-------- Task inputs

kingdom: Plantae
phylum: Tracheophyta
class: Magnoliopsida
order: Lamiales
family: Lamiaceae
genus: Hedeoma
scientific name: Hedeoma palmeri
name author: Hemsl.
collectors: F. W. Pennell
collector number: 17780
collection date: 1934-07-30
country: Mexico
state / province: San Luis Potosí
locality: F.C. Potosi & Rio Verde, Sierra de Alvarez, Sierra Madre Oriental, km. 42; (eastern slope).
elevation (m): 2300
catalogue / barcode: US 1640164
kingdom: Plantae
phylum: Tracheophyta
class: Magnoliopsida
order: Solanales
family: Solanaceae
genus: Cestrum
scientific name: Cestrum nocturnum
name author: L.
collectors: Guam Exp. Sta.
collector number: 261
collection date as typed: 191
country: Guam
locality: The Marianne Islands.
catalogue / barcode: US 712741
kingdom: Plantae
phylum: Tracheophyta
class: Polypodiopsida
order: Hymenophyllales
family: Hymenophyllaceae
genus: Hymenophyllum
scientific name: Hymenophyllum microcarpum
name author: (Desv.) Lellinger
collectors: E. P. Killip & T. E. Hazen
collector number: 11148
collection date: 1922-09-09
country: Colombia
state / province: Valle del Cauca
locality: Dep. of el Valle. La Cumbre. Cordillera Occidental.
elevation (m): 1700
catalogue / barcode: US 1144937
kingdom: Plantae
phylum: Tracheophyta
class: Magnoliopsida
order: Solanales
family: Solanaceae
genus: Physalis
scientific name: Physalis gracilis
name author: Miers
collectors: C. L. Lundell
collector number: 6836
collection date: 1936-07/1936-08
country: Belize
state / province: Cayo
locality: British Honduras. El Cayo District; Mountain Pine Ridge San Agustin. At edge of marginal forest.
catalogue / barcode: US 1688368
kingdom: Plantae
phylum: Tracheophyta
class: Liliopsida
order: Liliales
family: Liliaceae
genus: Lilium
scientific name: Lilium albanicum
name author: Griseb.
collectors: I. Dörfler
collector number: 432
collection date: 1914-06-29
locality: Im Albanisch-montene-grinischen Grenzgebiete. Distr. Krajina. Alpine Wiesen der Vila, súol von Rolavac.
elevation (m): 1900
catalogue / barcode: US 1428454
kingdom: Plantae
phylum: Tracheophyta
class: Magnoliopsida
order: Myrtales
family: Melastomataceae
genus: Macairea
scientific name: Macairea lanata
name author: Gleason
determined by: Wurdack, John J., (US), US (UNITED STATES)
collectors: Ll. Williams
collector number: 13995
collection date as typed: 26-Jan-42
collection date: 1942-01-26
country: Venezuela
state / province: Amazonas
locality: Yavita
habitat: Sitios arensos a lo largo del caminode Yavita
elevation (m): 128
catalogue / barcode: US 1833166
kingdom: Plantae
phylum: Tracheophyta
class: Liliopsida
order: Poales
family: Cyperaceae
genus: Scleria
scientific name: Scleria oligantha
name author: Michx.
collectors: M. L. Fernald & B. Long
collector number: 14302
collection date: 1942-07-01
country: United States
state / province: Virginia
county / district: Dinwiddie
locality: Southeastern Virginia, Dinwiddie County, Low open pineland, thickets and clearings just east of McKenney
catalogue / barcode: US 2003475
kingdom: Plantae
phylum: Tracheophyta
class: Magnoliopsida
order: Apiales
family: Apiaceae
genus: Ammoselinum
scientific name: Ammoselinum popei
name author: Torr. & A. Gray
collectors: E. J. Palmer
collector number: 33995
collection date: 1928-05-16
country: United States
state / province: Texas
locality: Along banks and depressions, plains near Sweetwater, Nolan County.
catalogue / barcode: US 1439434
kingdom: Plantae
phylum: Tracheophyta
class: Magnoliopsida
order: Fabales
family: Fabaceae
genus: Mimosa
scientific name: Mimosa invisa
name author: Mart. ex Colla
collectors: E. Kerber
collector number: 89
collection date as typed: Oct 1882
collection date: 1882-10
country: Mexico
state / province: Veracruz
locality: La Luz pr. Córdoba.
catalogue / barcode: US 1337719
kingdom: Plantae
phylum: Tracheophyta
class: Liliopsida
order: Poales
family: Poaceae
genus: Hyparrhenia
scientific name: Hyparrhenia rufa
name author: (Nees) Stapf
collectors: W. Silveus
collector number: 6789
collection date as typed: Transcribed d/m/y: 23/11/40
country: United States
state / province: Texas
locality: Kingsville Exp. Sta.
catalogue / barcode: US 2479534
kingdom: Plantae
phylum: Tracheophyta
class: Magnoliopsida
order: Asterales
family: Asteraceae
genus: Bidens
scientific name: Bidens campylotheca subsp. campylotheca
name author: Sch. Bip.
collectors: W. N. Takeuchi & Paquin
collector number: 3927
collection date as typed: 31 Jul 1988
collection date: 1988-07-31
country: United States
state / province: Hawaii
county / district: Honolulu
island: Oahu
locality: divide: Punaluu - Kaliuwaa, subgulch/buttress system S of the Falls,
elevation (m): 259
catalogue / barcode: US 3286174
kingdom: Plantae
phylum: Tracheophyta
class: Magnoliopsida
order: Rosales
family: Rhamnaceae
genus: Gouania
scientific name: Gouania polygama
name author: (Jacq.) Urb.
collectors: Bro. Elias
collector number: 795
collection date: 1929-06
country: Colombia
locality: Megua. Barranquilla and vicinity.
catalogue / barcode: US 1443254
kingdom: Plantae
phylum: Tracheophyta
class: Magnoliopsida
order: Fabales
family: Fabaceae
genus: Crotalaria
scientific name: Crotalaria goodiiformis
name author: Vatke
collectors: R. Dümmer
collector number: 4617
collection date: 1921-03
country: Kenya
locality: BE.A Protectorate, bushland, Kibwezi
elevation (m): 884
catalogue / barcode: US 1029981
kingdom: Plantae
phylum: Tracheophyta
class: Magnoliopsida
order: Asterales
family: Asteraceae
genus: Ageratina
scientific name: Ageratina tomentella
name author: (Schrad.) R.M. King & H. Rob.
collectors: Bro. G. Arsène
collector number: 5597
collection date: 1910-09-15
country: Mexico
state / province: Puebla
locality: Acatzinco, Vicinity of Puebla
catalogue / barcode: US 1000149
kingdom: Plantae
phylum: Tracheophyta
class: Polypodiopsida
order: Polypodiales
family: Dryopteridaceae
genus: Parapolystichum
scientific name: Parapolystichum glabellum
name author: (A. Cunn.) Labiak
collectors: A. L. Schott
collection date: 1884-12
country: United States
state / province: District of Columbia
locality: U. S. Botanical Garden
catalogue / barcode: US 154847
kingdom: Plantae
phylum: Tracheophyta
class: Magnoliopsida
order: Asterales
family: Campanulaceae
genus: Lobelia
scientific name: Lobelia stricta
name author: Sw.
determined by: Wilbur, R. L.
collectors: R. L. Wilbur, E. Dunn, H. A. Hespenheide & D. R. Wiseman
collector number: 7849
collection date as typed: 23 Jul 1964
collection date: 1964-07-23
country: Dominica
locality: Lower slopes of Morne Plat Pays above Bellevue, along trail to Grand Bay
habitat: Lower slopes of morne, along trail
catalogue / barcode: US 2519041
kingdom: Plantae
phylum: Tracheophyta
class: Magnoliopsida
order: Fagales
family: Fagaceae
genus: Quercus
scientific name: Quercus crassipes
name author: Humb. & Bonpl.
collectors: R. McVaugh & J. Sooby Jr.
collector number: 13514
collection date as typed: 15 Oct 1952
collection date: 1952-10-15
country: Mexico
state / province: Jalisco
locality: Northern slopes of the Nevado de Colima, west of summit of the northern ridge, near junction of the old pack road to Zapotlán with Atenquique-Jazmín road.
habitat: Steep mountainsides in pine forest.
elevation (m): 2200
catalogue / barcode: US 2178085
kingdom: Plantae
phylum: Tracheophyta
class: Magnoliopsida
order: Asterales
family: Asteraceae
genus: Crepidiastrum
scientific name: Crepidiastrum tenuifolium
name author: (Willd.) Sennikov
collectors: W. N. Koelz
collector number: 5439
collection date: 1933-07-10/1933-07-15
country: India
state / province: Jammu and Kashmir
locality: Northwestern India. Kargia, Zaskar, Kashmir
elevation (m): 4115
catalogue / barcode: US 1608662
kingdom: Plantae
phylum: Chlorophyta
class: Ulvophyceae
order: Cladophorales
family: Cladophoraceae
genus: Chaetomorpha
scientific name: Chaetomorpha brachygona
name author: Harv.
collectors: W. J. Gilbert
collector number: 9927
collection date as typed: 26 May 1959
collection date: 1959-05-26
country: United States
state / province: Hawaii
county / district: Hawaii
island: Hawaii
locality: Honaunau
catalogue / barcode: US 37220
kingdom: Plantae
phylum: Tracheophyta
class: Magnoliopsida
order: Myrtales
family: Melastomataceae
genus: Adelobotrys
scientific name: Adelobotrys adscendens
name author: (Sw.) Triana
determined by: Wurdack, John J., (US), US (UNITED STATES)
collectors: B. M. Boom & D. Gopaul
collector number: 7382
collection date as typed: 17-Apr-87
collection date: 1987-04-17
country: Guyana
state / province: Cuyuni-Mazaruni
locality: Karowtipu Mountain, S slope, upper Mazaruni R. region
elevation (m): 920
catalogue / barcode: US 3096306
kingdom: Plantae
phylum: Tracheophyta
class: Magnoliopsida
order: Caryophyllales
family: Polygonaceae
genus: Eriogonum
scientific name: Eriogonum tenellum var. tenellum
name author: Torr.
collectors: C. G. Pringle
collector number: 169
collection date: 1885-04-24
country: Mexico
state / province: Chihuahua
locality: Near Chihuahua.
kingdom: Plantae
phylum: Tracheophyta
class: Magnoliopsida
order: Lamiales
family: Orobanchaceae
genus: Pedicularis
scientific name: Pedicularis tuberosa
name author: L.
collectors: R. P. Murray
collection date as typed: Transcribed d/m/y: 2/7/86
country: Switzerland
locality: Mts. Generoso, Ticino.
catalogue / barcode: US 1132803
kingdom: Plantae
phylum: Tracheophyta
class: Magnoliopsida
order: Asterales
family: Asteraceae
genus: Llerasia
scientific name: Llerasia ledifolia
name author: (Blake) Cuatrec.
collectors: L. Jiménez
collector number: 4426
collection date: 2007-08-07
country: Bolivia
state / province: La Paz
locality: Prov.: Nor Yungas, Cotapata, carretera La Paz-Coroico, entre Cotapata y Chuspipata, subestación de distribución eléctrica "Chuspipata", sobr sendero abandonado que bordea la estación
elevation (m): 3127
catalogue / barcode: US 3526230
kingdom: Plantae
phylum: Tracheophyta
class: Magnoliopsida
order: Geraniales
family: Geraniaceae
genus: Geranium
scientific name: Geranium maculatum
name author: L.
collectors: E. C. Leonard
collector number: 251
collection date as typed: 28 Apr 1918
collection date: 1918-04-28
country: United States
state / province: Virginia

----------------

> **Aim of the task**
Copy the lines above exactly as they appear, starting with the line that contains "locality: Lower slopes" and going on through the line that contains "collectors: W. N. Koelz".

> **Expected answer**
locality: Lower slopes of Morne Plat Pays above Bellevue, along trail to Grand Bay
habitat: Lower slopes of morne, along trail
catalogue / barcode: US 2519041
kingdom: Plantae
phylum: Tracheophyta
class: Magnoliopsida
order: Fagales
family: Fagaceae
genus: Quercus
scientific name: Quercus crassipes
name author: Humb. & Bonpl.
collectors: R. McVaugh & J. Sooby Jr.
collector number: 13514
collection date as typed: 15 Oct 1952
collection date: 1952-10-15
country: Mexico
state / province: Jalisco
locality: Northern slopes of the Nevado de Colima, west of summit of the northern ridge, near junction of the old pack road to Zapotlán with Atenquique-Jazmín road.
habitat: Steep mountainsides in pine forest.
elevation (m): 2200
catalogue / barcode: US 2178085
kingdom: Plantae
phylum: Tracheophyta
class: Magnoliopsida
order: Asterales
family: Asteraceae
genus: Crepidiastrum
scientific name: Crepidiastrum tenuifolium
name author: (Willd.) Sennikov
collectors: W. N. Koelz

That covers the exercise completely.